Marie Kondo. so when Marie Kondo started her laudable campaign of world domination, she was telling us to care for our objects, to exercise some sort of recognition and care, and recognize that we have a relationship with our objects, right? That they’re not just things that come into our life and that we throw away. That there’s a real connection there, or that there should be.

And so when she talks about how, for example, you have a pair of socks that have worn themselves out taking care of your feet. They’ve worn themselves out to the point where they are threadbare and have holes in them. You don’t just throw them away.

You take a moment, and it can just be a brief moment, to hold them and look at them and appreciate them. And then you throw them away. That sounds fanciful, I understand. And she also talks about how socks don’t like to be rolled up and turned inside out into a ball because it stretches them, right? And it makes them uncomfortable. They like to be folded.

OK, so she has very prescriptive ideas about what objects prefer. And of course, you could look at that as being sort of extreme anthropomorphism or just simply craziness. But there’s a long tradition of this in other cultures, certainly in Japan.

And so when I read Marie Kondo’s book for the first time, I thought, oh, she’s introducing a very Japanese sensibility to a Western audience. And it’s a very traditional sensibility, and it comes from the Shinto religion, which is an animistic religion, where things do have agency. They have spirits.

Trees have spirits in them. Scissors have spirits. Umbrellas, shoes, prayer beads have spirits. And they are taken care of as though they are sentient, OK?

Capitalism. I mean, at its root, this is what capitalism does best, right? I mean, it first of all creates this enormous appetite for things, and then it tells us that whatever we have is not enough. So it’s no wonder — I mean, I think that is a form of madness. It seems to me there’s no question about that.

But how do we navigate that madness? I think the reason that there are so many clutter clearing shows and this whole genre of self-help has sprung up, because we have such a fraught relationship with objects, and we want objects because of some sense of insufficiency in ourselves. But then once the object becomes part of our self, in other words, once we own it, it’s no longer enough because that insufficiency is perpetual. So I think we are all mad in that sense.

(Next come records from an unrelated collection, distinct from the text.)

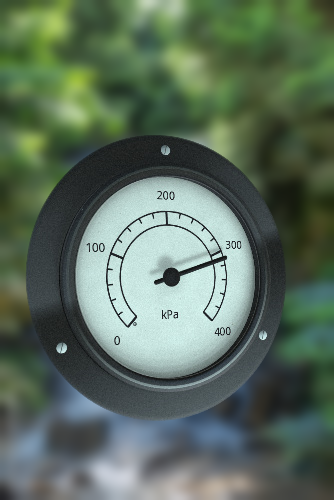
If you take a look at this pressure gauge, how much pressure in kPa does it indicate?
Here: 310 kPa
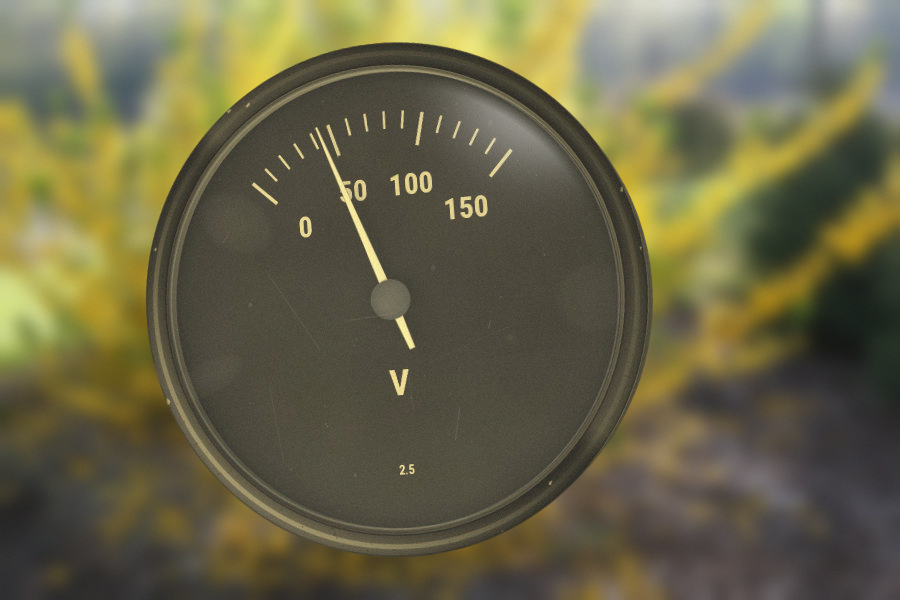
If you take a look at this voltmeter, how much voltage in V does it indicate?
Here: 45 V
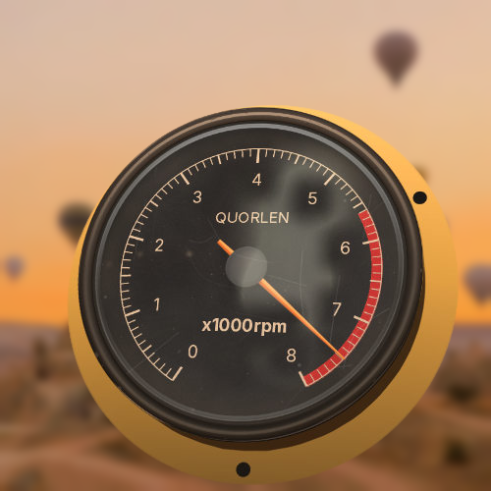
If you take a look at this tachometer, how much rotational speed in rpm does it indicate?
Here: 7500 rpm
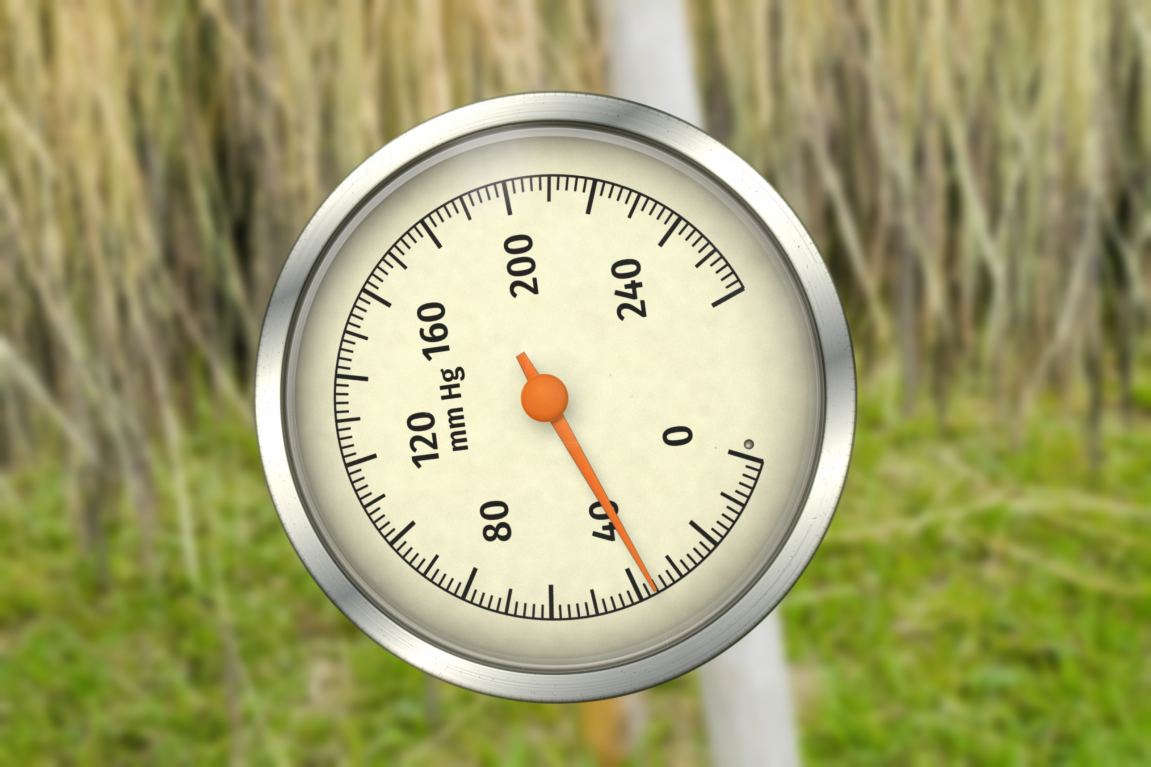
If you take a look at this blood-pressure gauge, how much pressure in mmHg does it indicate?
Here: 36 mmHg
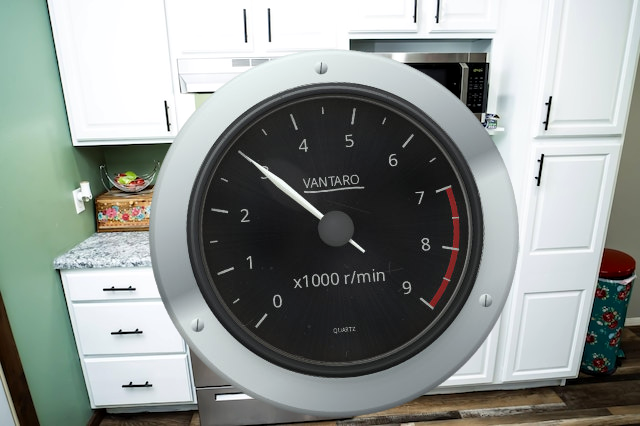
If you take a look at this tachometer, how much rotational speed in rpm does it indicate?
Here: 3000 rpm
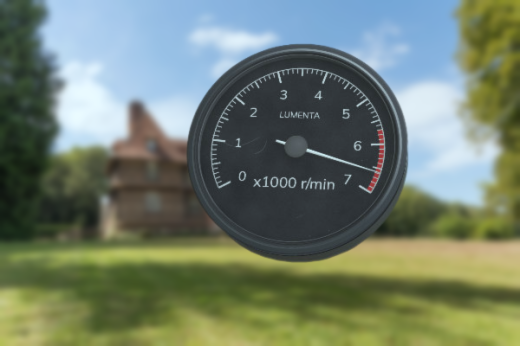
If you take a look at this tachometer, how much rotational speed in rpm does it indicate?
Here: 6600 rpm
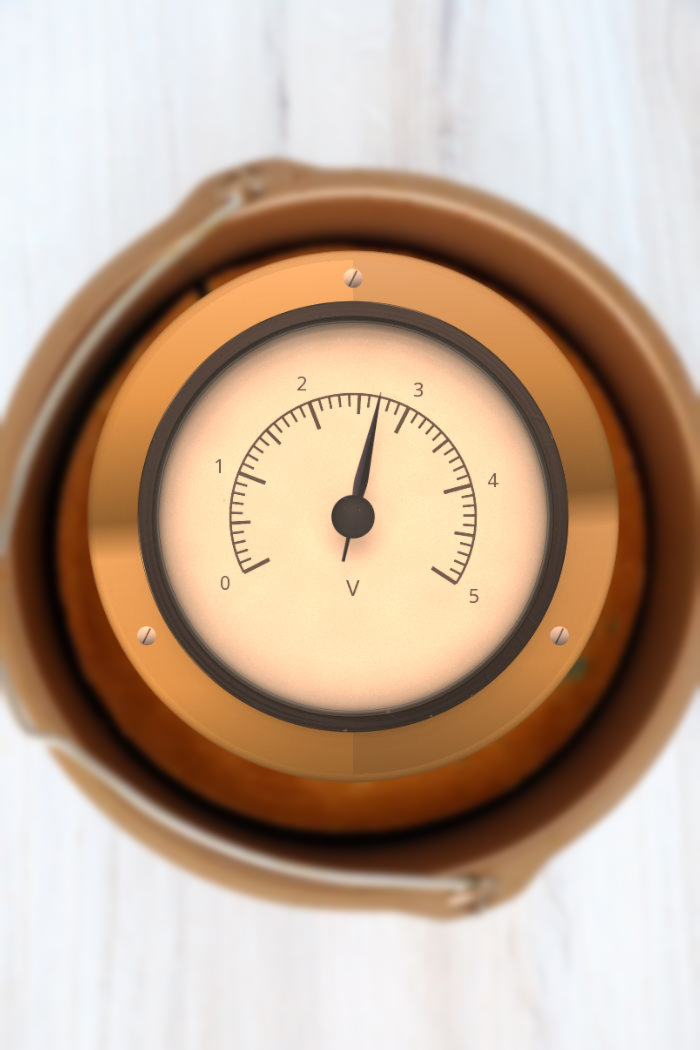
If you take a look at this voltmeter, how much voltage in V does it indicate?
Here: 2.7 V
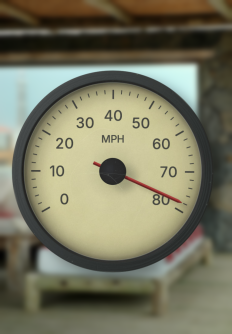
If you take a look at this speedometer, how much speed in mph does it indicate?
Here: 78 mph
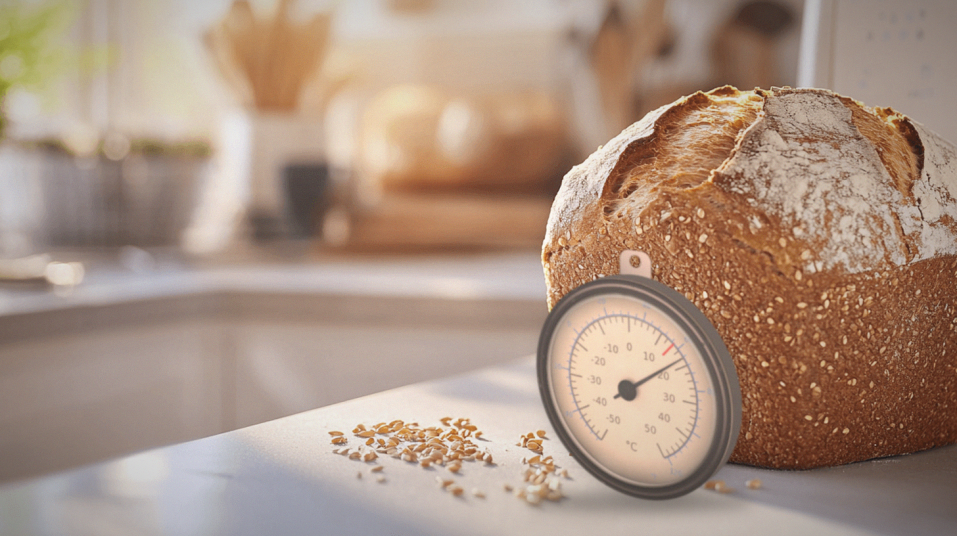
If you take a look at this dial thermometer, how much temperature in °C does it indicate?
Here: 18 °C
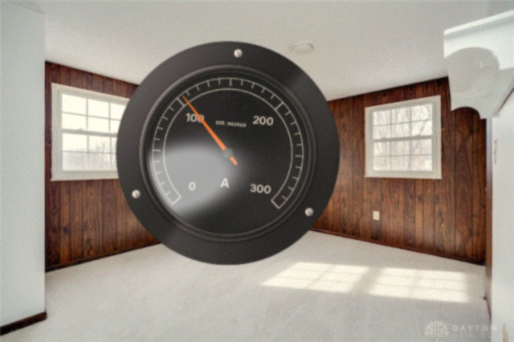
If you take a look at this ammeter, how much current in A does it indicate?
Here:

Books: Norman Fisher’s book called “When You Greet Me I Bow: Notes and Reflections From a Life in Zen.” the third book is actually Jane Bennett’s “Vibrant Matter: A Political Ecology of Things.”  “The Aleph and Other Stories.” And that collection includes the eponymous story “The Aleph,” which figures really heavily in this last novel of mine. And there’s also an essay in it, which I love, called “Borges and I.”